◆ How to complete this task ◆
Please copy every line from the records below that contains the string "taxonomies".

Stored dataset items
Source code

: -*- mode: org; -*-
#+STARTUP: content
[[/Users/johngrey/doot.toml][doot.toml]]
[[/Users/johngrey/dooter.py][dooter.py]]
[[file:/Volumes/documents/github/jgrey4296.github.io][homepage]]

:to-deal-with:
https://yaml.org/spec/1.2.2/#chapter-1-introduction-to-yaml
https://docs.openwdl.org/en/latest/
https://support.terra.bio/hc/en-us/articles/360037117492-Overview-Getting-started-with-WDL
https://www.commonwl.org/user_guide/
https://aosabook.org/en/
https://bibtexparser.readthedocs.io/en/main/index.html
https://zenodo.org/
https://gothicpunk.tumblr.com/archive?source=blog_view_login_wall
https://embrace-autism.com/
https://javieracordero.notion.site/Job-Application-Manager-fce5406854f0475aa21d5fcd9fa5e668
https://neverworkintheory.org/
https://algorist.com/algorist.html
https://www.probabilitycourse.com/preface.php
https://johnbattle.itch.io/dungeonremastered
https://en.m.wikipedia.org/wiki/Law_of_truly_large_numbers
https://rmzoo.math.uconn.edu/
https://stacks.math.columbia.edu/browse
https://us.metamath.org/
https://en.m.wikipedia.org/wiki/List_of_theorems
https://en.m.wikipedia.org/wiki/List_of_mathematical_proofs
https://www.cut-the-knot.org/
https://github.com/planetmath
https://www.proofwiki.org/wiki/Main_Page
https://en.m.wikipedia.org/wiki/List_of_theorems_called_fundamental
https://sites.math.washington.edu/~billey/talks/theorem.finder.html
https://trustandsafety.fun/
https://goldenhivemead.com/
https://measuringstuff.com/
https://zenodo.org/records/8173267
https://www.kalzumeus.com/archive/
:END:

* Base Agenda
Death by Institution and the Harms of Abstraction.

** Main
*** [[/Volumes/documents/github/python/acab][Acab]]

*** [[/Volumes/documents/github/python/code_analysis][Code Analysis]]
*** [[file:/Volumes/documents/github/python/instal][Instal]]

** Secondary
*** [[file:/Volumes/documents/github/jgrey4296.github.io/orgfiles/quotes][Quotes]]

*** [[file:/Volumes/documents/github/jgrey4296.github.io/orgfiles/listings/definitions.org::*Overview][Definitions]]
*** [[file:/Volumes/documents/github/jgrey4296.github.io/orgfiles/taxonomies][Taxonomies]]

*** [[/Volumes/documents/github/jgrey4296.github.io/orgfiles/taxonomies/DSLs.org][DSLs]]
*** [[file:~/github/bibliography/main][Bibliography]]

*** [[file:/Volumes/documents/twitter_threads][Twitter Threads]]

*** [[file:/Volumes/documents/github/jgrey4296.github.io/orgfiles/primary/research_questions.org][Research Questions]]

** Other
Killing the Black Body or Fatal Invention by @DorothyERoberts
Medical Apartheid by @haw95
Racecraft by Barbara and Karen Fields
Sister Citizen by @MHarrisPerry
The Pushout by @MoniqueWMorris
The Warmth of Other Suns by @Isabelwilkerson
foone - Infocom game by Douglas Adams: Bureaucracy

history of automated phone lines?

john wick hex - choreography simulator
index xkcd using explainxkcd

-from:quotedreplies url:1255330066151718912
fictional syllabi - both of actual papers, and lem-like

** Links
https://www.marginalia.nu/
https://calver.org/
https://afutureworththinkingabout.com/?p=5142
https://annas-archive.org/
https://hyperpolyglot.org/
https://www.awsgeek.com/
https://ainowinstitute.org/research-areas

◆ Task output ◆
*** [[file:/Volumes/documents/github/jgrey4296.github.io/orgfiles/taxonomies][Taxonomies]]
*** [[/Volumes/documents/github/jgrey4296.github.io/orgfiles/taxonomies/DSLs.org][DSLs]]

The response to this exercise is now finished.